# Transport Needed - Savannah, GA to Southern VA



## FinnTastic (Apr 20, 2009)

There is a transport list on the rescue threads, I think. You could look on there and see the people who would be willing to help with transport.
Good Luck and bumping UP


----------



## SunGold (Feb 27, 2007)

Thanks - this is all knew to me. Hopefully someone can help out. 

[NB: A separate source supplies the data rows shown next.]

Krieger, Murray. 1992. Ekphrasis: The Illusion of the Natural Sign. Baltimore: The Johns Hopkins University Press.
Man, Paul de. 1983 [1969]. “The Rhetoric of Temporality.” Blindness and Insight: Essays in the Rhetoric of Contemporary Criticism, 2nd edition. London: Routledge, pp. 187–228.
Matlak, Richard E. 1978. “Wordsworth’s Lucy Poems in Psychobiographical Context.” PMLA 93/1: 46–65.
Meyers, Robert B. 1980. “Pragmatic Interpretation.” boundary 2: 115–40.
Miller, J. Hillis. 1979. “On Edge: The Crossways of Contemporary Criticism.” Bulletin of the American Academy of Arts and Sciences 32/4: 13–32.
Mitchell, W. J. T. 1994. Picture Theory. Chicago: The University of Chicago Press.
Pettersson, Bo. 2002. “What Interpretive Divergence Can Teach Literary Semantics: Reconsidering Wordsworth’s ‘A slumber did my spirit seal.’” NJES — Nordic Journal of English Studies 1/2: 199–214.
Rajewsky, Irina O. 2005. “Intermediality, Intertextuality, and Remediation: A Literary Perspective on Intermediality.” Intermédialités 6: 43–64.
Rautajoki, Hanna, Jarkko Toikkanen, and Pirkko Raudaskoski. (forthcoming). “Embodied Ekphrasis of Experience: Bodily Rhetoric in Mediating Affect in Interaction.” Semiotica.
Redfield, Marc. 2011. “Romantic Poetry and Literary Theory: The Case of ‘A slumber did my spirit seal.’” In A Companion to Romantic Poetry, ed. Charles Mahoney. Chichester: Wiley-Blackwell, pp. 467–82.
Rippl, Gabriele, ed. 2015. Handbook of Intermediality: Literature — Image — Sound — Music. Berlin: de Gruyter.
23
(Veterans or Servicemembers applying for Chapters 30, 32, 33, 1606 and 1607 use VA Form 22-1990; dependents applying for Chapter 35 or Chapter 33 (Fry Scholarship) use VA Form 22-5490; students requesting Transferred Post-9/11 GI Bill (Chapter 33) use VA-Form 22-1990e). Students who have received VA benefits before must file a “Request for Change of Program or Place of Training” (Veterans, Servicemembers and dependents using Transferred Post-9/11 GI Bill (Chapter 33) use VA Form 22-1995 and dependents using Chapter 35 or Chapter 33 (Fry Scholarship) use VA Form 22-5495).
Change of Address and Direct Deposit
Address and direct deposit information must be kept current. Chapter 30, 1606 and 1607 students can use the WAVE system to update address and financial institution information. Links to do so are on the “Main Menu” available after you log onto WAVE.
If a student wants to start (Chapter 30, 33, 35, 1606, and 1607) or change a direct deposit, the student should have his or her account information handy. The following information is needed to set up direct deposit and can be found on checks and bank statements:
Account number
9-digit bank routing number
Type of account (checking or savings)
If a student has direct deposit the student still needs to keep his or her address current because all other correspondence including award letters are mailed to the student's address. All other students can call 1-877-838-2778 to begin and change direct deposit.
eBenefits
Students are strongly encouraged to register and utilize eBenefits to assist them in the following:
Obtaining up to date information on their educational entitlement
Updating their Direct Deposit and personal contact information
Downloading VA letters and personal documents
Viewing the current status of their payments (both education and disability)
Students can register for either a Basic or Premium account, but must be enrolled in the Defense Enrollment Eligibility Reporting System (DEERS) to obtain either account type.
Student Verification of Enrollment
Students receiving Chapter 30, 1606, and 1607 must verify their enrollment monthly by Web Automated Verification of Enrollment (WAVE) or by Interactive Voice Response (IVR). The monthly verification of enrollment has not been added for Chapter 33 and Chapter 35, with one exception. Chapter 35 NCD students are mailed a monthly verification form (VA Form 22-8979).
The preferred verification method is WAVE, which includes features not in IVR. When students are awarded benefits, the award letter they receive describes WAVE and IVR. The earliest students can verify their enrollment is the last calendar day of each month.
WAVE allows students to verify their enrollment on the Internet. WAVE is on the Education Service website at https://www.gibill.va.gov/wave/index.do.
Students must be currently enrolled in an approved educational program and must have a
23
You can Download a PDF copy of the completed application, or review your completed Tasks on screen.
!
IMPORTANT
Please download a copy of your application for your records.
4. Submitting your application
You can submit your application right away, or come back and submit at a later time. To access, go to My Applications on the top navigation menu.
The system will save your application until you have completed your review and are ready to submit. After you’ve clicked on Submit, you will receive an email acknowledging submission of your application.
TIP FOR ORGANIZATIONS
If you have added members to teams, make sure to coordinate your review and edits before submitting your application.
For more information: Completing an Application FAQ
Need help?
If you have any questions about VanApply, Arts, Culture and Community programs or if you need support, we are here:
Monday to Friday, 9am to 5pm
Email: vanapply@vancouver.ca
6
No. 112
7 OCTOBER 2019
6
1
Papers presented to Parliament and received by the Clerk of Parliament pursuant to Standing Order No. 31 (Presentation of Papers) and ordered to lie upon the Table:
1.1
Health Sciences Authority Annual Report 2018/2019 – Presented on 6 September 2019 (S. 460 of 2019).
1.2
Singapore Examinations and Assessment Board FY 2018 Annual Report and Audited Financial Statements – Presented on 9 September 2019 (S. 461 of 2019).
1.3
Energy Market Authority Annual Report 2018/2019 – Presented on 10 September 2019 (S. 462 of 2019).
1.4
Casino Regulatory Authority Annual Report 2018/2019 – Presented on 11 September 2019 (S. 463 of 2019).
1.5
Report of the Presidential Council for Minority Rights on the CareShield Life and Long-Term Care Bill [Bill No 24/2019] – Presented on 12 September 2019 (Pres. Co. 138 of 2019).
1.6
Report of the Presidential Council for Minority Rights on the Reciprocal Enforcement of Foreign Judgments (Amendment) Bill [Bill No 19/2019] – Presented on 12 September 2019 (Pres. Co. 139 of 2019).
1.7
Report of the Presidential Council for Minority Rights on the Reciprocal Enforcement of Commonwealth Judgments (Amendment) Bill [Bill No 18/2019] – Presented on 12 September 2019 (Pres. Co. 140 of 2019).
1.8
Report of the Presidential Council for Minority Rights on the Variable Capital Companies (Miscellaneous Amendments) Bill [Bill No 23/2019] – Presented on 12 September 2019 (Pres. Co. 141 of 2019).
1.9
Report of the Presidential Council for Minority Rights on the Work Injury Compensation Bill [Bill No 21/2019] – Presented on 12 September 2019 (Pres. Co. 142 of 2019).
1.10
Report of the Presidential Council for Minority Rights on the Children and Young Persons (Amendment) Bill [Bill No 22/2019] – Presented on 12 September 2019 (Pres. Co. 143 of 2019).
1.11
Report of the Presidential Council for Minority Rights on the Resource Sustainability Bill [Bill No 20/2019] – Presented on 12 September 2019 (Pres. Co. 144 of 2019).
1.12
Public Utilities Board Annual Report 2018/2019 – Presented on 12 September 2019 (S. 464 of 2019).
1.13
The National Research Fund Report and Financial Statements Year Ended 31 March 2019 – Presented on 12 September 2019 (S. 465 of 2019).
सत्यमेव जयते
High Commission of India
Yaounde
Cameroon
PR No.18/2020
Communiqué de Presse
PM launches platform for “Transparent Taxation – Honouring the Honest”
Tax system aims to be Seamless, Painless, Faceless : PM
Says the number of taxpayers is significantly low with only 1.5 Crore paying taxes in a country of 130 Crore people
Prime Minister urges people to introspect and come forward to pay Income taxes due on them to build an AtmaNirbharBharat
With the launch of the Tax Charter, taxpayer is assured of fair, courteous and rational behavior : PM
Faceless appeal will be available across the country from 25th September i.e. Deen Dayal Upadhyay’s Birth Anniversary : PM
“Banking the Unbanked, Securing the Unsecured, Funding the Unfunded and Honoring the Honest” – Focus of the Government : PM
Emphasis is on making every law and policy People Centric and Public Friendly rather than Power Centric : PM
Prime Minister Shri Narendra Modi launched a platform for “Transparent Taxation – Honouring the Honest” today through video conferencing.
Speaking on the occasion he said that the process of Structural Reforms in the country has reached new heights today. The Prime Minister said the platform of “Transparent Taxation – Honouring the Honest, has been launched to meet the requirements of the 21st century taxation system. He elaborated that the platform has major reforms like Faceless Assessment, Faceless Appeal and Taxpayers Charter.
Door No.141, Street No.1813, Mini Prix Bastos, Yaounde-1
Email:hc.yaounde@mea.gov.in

We are needing to get her from GA to VA fairly soon.....she was set to be picked up by the rescue tomorrow, but thankfully I heard from my MIL today and she's going to cancel so I don't have to go through the process of adopting her out.


----------



## SunGold (Feb 27, 2007)

Bumping Up! 

We are still looking for someone to get my MIL's 10 year old Golden from Savannah, GA to Scottsburg, VA or as close as they are willing to go! My MIL's house is in foreclosure and Annie needs to get out of there by next Thursday.


----------



## The Trio (Apr 24, 2010)

Bumping up!!! Come on everyone!!


----------



## GeorgiaOnMyMind (May 4, 2010)

I am in Savannah, but with plans on Saturday & Sunday. When does she need to be in Virginia?


----------



## SunGold (Feb 27, 2007)

GeorgiaOnMyMind said:


> I am in Savannah, but with plans on Saturday & Sunday. When does she need to be in Virginia?


She needs to be there by next Thursday, that's when the house will be emptied.


----------



## FinnTastic (Apr 20, 2009)

Here is the sticky with the list of volunteers willing to transport.
http://www.goldenretrieverforum.com...cases/81886-transport-volunteers-listing.html

You will have to look at the last page or so to see the more current list.


----------



## Augustus McCrae's Mom (Aug 14, 2007)

I replied in another thread, but I may be able to find a couple of people to help get her through SC.


----------



## mylissyk (Feb 25, 2007)

Also check on the Yahoo transport groups, and the Petfinder classified transport forum.


----------



## The Trio (Apr 24, 2010)

I am going to keep bumping.


----------



## AlanK (Jun 28, 2008)

Bumping Up


----------



## FinnTastic (Apr 20, 2009)

bumping Up


----------



## GoldenMum (Mar 15, 2010)

I can help out through NC


----------



## FinnTastic (Apr 20, 2009)

bumping up


----------



## SunGold (Feb 27, 2007)

Thank you all! I am still trying to get this together - hopefully it will all work out!


----------



## kateann1201 (Jan 9, 2011)

What about airline flights? Is that a possibility?


----------



## SunGold (Feb 27, 2007)

kateann1201 said:


> What about airline flights? Is that a possibility?


Flying in cargo is not an option. She is VERY shy and would not do well at all. I looked into PetAirlines, but they are not offering a flight until the 15th.


----------



## SunGold (Feb 27, 2007)

kateann1201 said:


> What about airline flights? Is that a possibility?


As a last resort maybe I can find someone able to board her until the flight...


----------



## FinnTastic (Apr 20, 2009)

SunGold said:


> Flying in cargo is not an option. She is VERY shy and would not do well at all. I looked into PetAirlines, but they are not offering a flight until the 15th.


Plus, you don't want some tragedy like the German Sheperd a few months ago that died when he got out of his crate and was hit. I always think flying the dog would have to be a last and desperate choice. Also, bumping Up


----------